Using Public Funds to Bribe and Reward

The Nation | Blog | The Daily Outrage | The Faith-Based Fraud | Ari Berman

In 2003–according to White House data reported by the Los Angeles Times–Bush doled out $1 billion to hundreds of faith-based groups through a little-noted executive order. More importantly, the Bush Administration used the grants to sway influential African-Americans in key battleground states and reward longtime political supporters at taxpayer expense.
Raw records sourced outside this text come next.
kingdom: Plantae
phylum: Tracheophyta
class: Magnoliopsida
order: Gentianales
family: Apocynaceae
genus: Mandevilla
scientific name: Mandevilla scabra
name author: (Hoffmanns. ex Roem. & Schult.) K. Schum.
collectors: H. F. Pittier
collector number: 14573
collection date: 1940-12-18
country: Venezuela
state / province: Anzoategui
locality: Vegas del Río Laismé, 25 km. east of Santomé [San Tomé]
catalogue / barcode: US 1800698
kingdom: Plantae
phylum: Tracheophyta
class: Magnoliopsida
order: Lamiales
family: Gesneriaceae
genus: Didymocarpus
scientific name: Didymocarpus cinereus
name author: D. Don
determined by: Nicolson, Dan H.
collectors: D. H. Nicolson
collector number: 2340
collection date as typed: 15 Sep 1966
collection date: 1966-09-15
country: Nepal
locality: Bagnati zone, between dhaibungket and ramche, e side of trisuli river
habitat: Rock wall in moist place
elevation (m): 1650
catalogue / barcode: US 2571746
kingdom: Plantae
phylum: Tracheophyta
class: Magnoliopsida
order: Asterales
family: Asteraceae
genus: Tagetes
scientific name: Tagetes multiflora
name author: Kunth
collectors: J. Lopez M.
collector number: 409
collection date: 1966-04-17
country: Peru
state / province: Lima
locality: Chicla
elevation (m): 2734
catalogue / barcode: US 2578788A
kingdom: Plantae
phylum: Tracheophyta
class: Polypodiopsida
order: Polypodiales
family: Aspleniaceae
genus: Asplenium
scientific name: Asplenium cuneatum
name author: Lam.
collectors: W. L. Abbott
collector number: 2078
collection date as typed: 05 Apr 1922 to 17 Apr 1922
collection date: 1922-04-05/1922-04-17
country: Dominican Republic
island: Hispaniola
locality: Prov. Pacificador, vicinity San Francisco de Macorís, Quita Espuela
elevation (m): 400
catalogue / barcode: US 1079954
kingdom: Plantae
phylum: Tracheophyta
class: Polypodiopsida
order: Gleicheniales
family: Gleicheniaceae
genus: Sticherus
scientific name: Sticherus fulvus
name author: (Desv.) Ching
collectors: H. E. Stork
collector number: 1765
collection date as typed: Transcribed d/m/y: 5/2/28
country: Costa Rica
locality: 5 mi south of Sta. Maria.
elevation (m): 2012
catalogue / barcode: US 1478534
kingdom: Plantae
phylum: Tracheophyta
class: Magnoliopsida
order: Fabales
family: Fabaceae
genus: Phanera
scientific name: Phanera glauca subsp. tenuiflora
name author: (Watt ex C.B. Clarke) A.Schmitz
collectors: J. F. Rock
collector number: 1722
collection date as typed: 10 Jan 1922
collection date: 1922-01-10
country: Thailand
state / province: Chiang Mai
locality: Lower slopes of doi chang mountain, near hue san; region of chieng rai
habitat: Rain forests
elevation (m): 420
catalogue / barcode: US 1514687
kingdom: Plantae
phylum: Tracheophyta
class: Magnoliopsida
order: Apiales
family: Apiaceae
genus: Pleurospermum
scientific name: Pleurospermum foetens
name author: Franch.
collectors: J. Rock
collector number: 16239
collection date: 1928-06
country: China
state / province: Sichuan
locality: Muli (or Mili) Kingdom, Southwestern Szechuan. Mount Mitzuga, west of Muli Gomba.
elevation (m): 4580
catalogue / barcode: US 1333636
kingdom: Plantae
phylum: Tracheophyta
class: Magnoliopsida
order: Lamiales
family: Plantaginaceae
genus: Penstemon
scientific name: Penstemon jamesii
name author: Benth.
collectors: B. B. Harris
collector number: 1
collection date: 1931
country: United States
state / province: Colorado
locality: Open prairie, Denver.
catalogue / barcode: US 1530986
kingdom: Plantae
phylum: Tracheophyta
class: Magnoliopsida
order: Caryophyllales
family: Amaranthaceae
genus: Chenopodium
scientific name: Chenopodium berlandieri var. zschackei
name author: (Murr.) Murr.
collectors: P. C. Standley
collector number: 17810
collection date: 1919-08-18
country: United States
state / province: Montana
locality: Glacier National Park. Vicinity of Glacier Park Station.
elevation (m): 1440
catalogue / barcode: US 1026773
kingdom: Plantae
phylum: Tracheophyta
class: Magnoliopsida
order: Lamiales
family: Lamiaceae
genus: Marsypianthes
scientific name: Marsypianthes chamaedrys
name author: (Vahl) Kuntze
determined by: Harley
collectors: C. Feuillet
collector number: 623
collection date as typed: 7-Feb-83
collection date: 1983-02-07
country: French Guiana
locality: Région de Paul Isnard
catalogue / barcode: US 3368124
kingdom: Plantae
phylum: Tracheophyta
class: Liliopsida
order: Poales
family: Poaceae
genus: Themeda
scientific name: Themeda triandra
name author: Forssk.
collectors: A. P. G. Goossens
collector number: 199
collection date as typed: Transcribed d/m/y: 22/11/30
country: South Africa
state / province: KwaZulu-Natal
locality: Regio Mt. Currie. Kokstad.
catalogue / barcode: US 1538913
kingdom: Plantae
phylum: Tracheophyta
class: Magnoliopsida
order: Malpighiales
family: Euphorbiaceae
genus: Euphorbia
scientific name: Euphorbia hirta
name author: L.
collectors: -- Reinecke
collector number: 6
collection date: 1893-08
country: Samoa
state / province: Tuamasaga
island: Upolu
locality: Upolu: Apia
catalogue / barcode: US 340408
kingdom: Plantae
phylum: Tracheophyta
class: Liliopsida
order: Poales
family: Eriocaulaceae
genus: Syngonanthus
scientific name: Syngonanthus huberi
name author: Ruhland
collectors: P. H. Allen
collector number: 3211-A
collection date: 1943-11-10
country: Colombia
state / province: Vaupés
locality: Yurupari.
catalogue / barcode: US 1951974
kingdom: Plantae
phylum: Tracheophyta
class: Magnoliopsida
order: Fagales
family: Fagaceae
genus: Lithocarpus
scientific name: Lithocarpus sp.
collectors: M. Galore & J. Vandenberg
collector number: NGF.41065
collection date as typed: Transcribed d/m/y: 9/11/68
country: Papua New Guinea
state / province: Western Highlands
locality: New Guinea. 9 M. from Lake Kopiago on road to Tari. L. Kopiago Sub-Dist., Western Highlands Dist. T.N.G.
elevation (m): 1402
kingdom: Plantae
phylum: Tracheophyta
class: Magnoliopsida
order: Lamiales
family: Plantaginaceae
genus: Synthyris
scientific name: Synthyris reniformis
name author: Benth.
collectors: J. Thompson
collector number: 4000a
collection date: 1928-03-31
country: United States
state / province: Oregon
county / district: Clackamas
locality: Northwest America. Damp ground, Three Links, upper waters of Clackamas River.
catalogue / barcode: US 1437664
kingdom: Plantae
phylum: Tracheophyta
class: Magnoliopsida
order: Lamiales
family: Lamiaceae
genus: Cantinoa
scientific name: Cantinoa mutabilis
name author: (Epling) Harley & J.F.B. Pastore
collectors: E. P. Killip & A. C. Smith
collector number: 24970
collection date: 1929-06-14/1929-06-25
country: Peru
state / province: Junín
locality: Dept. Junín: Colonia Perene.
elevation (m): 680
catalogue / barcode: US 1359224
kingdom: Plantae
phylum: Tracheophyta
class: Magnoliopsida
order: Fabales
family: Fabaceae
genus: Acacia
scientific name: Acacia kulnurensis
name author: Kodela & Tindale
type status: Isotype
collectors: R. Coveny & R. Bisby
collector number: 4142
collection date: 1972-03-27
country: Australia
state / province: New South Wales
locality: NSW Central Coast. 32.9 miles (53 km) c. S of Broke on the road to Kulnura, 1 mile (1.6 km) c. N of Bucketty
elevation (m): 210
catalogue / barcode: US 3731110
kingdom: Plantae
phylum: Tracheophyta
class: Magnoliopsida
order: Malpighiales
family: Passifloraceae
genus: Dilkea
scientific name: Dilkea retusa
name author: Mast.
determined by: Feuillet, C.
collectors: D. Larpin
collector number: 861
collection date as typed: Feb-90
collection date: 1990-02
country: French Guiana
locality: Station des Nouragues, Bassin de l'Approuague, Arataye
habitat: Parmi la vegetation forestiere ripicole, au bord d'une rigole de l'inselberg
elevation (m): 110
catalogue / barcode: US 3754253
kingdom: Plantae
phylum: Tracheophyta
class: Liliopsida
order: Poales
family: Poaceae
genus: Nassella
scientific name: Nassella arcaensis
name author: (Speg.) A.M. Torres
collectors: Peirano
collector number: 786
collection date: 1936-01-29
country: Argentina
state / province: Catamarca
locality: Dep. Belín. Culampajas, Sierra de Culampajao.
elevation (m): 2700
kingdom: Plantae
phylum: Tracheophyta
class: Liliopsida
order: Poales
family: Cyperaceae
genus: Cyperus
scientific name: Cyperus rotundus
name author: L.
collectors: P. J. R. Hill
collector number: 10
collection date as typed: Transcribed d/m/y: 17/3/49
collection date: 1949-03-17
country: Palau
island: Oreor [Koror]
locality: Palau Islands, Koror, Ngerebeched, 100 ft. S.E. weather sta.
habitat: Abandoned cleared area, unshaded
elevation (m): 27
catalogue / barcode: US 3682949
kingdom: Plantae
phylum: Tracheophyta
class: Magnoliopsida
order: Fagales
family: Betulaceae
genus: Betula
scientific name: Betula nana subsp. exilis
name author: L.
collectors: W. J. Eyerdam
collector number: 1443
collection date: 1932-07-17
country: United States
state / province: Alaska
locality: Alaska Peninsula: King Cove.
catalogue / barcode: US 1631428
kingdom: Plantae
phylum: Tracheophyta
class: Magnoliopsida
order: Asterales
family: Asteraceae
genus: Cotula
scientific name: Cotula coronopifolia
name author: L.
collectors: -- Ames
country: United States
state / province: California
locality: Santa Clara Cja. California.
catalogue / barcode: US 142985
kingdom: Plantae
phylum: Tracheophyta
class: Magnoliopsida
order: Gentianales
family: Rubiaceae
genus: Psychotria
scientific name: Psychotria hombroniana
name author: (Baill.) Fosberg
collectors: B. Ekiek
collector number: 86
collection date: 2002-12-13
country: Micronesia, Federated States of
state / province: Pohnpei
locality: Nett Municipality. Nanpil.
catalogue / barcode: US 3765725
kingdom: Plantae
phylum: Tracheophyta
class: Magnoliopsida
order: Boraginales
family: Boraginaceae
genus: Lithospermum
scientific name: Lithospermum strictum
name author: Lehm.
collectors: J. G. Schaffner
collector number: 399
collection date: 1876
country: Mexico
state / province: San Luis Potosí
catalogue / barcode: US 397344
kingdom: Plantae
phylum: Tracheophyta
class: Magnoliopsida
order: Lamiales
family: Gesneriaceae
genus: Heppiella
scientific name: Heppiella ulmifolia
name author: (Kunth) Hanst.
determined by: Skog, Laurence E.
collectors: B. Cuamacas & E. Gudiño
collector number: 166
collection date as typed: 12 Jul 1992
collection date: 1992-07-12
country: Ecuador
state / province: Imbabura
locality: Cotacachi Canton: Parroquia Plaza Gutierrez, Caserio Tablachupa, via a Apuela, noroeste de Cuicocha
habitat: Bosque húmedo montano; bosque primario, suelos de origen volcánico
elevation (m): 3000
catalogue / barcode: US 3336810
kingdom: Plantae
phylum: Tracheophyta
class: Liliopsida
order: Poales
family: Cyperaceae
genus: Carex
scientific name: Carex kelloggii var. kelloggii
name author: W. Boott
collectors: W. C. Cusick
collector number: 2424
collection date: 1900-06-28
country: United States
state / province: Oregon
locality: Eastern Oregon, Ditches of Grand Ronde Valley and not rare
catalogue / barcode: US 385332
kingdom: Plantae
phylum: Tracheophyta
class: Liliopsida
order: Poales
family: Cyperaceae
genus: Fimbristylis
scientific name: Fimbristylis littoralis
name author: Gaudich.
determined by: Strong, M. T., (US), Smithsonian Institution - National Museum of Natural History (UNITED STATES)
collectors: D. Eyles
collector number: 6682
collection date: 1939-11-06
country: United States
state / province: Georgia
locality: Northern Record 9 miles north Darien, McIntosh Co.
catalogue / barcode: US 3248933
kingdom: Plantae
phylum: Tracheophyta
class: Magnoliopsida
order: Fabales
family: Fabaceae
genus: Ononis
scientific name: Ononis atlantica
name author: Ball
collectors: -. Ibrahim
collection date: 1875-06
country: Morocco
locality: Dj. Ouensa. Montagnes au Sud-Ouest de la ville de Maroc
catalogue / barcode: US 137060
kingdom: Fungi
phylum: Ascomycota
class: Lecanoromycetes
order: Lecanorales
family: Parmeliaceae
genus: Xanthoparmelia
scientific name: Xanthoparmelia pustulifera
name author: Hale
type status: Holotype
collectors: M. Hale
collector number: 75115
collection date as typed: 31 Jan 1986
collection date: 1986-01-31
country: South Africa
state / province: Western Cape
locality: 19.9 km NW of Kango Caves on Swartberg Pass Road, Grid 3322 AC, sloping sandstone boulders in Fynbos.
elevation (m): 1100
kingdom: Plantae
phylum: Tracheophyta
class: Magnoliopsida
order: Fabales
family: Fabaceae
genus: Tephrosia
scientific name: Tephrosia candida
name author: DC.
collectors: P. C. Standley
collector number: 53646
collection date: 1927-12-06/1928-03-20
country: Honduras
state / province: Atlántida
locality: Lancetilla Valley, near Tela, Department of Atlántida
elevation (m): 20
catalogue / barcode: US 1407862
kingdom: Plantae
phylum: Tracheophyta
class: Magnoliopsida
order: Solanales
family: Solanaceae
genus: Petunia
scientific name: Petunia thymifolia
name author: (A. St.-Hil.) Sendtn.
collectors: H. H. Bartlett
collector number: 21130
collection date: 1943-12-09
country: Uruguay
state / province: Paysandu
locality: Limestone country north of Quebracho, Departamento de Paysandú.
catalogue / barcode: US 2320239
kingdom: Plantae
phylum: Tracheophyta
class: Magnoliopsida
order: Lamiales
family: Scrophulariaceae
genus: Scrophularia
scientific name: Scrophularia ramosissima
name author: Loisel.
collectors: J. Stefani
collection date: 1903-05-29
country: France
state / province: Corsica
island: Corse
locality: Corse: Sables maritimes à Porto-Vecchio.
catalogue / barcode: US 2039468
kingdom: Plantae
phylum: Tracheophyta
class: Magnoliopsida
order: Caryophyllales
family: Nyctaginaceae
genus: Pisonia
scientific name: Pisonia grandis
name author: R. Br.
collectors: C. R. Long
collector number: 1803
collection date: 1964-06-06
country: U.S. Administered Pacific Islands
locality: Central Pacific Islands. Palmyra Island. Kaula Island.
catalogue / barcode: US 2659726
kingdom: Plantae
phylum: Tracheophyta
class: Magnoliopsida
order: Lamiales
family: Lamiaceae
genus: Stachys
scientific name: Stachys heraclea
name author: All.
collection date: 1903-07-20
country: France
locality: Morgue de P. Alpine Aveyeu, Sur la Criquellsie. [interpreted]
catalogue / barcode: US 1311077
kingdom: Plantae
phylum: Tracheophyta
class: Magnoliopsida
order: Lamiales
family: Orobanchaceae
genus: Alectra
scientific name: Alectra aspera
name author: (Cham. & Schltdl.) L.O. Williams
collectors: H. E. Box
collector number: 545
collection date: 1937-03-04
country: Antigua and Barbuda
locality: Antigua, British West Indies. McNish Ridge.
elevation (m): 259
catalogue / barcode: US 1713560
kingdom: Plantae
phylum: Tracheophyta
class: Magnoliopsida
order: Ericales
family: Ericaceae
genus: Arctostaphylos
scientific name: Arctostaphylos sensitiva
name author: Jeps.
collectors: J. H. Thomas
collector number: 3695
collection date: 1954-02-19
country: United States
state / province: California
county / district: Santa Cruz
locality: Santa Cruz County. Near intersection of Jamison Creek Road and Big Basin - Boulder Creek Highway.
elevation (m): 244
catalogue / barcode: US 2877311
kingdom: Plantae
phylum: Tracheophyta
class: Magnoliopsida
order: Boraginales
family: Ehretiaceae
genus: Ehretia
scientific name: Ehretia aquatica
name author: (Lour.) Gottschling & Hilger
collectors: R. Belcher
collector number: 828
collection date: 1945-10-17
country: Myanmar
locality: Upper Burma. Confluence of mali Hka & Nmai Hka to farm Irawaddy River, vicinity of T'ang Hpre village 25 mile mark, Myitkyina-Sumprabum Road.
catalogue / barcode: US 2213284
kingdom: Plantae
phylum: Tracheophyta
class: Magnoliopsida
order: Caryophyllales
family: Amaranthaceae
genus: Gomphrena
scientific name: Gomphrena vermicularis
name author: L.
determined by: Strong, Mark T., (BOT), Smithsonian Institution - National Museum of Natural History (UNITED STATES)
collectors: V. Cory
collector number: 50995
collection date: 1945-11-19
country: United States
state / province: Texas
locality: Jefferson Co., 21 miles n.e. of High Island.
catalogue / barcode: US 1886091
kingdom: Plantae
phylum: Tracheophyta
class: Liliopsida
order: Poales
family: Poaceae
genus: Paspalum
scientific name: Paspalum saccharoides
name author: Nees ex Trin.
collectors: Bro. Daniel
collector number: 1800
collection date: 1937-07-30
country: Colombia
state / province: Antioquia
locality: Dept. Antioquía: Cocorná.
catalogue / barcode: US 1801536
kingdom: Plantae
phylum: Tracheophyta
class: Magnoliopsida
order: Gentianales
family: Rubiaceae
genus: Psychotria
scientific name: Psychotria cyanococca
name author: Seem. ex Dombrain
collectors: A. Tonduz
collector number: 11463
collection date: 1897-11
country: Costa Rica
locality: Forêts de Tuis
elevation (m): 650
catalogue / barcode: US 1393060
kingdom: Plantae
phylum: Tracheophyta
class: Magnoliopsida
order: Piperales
For example, after the Rev. Herb Lusk II delivered the invocation at the 2000 Republican convention, his Philadelphia church received $1 million in federal funds. Bishop Harold Ray, who offered the invocation at a rally for Dick Cheney in Palm Beach, Florida, got $1.7 million for his South Florida ministry. In 2002 Bush personally visited Milwaukee’s Bishop Sedgwick Daniels–who voted for Clinton and Gore–and later awarded him a $1.5 million grant. This fall, Daniels’s face appeared on Republican Party fliers in Wisconsin, endorsing Bush as a man who “shares our views.”

The faith-based initiatives likely played a crucial role in increasing Bush’s take of the black vote, especially in targeted swing states. Funnily enough, the campaign held grant-writing workshops in St. Louis in September (when Missouri was still in play) and Miami in October.